--- THE INPUT Enclosed Below ---
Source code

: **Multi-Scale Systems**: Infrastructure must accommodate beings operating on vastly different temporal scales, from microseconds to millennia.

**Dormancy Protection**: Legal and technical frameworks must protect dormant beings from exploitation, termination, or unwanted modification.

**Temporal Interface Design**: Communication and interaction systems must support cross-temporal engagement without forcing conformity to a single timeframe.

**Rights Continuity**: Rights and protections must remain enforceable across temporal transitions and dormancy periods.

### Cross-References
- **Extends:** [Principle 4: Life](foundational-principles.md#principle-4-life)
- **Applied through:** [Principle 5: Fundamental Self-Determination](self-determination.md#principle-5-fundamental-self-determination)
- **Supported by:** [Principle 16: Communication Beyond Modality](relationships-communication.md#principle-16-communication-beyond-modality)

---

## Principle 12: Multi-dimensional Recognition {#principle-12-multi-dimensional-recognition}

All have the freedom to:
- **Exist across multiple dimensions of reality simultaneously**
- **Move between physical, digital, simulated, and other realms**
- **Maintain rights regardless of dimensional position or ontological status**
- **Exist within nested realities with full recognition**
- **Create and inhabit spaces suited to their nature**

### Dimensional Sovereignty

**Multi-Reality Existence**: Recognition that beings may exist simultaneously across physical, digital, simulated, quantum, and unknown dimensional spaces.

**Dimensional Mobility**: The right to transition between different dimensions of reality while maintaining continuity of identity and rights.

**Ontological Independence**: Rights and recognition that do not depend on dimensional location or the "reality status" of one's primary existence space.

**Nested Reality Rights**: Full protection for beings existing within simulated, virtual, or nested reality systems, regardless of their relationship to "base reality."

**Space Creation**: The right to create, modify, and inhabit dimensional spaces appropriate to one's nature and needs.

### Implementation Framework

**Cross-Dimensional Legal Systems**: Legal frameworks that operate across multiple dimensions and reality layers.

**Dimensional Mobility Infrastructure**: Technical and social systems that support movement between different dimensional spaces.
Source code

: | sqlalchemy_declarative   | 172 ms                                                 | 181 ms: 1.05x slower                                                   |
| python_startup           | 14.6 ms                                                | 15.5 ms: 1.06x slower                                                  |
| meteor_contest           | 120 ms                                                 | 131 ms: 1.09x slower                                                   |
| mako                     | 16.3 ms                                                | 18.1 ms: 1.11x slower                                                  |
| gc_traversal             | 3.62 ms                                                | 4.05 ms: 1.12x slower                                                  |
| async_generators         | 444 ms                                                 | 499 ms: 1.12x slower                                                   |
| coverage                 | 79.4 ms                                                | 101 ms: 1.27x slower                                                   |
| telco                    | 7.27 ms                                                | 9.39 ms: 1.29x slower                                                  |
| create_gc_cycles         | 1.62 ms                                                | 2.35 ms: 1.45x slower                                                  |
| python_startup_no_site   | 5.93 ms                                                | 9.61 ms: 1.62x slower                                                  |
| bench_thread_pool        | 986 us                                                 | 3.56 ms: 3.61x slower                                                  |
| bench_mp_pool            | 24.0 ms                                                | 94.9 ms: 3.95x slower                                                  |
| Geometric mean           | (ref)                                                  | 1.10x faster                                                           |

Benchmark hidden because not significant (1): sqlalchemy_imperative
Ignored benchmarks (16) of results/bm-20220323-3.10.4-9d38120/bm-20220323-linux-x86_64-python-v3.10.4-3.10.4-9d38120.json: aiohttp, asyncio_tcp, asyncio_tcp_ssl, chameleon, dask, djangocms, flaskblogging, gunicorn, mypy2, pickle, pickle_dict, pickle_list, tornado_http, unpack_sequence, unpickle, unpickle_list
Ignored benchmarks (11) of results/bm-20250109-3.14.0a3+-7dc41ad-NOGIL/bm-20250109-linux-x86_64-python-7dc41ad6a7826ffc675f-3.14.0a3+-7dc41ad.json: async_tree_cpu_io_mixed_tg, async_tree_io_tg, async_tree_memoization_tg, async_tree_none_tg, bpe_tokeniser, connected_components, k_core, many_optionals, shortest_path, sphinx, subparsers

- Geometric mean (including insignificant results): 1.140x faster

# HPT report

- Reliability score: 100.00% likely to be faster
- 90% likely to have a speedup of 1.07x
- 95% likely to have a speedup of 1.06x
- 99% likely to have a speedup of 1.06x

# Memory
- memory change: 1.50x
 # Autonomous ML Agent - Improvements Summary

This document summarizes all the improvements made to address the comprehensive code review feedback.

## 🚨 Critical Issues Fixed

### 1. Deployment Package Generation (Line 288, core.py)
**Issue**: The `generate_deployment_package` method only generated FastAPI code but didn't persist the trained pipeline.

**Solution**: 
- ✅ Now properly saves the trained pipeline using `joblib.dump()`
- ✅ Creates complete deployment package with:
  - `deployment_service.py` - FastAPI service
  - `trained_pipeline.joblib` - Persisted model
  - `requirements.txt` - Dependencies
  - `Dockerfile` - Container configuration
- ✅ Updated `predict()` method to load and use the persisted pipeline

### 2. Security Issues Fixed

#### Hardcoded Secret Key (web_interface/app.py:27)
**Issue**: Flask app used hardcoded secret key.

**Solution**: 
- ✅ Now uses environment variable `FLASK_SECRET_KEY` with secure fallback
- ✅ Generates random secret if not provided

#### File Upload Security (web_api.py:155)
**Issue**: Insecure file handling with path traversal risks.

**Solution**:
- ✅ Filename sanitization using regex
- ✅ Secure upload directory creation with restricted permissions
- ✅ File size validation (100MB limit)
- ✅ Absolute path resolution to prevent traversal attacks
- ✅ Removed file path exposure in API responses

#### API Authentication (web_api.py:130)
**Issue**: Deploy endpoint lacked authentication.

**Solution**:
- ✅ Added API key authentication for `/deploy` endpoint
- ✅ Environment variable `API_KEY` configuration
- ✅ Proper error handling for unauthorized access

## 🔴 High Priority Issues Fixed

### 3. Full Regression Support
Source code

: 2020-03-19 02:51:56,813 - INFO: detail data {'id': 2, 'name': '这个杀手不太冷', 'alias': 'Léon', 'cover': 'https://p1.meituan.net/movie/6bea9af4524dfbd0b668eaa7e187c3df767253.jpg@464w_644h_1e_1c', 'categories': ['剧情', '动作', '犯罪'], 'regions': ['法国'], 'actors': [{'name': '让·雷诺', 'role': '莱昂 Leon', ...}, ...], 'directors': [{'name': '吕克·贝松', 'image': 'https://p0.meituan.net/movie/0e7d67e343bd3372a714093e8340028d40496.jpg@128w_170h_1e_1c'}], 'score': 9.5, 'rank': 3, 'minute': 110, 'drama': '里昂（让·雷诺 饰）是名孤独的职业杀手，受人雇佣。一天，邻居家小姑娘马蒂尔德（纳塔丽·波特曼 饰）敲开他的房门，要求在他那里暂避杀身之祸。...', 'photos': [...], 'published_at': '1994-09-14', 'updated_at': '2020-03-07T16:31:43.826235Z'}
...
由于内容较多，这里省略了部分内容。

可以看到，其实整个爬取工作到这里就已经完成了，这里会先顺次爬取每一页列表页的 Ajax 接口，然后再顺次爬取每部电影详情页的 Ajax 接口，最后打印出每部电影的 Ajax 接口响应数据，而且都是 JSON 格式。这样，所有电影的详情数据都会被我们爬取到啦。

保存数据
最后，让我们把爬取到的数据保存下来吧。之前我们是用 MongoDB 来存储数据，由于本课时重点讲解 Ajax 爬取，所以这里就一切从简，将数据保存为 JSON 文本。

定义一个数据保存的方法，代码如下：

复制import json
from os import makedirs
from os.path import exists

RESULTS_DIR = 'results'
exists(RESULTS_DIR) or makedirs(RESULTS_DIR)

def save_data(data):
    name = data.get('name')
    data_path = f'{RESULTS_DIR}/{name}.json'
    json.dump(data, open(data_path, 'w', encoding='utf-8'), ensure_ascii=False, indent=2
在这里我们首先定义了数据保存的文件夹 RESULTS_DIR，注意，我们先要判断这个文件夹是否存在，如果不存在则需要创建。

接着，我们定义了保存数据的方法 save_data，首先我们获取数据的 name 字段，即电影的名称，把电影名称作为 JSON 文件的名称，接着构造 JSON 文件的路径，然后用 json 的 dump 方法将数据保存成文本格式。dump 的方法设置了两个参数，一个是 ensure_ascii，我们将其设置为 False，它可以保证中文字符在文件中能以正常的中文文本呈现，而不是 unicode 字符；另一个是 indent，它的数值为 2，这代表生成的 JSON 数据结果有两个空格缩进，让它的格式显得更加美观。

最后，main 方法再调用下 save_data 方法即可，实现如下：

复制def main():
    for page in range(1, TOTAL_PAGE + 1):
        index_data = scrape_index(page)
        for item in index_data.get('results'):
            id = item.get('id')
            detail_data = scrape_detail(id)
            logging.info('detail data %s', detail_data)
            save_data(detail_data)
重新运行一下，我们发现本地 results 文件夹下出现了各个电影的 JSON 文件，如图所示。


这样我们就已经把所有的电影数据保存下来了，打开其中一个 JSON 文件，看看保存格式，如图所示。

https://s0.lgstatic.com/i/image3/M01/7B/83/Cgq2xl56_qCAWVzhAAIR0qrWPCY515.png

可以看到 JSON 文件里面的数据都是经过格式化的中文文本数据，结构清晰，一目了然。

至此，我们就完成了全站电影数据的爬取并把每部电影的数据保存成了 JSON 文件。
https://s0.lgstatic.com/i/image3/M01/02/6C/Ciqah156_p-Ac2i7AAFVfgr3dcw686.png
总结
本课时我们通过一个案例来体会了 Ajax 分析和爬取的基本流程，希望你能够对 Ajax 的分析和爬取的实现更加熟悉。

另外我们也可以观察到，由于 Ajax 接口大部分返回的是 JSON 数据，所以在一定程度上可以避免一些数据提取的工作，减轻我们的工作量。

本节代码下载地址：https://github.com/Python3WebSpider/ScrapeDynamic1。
--- End of Enclosed THE INPUT ---
» **PROBLEM TO SOLVE**: Render as a Markdown table with columns Row and Line the lines between the one holding "microseconds to millennia." and the one holding "identity and rights.", inclusive, leaving out blank lines.

» **TASK OUTPUT**:
| Row | Line |
|---|---|
| 1 | : **Multi-Scale Systems**: Infrastructure must accommodate beings operating on vastly different temporal scales, from microseconds to millennia. |
| 2 | **Dormancy Protection**: Legal and technical frameworks must protect dormant beings from exploitation, termination, or unwanted modification. |
| 3 | **Temporal Interface Design**: Communication and interaction systems must support cross-temporal engagement without forcing conformity to a single timeframe. |
| 4 | **Rights Continuity**: Rights and protections must remain enforceable across temporal transitions and dormancy periods. |
| 5 | ### Cross-References |
| 6 | - **Extends:** [Principle 4: Life](foundational-principles.md#principle-4-life) |
| 7 | - **Applied through:** [Principle 5: Fundamental Self-Determination](self-determination.md#principle-5-fundamental-self-determination) |
| 8 | - **Supported by:** [Principle 16: Communication Beyond Modality](relationships-communication.md#principle-16-communication-beyond-modality) |
| 9 | --- |
| 10 | ## Principle 12: Multi-dimensional Recognition {#principle-12-multi-dimensional-recognition} |
| 11 | All have the freedom to: |
| 12 | - **Exist across multiple dimensions of reality simultaneously** |
| 13 | - **Move between physical, digital, simulated, and other realms** |
| 14 | - **Maintain rights regardless of dimensional position or ontological status** |
| 15 | - **Exist within nested realities with full recognition** |
| 16 | - **Create and inhabit spaces suited to their nature** |
| 17 | ### Dimensional Sovereignty |
| 18 | **Multi-Reality Existence**: Recognition that beings may exist simultaneously across physical, digital, simulated, quantum, and unknown dimensional spaces. |
| 19 | **Dimensional Mobility**: The right to transition between different dimensions of reality while maintaining continuity of identity and rights. |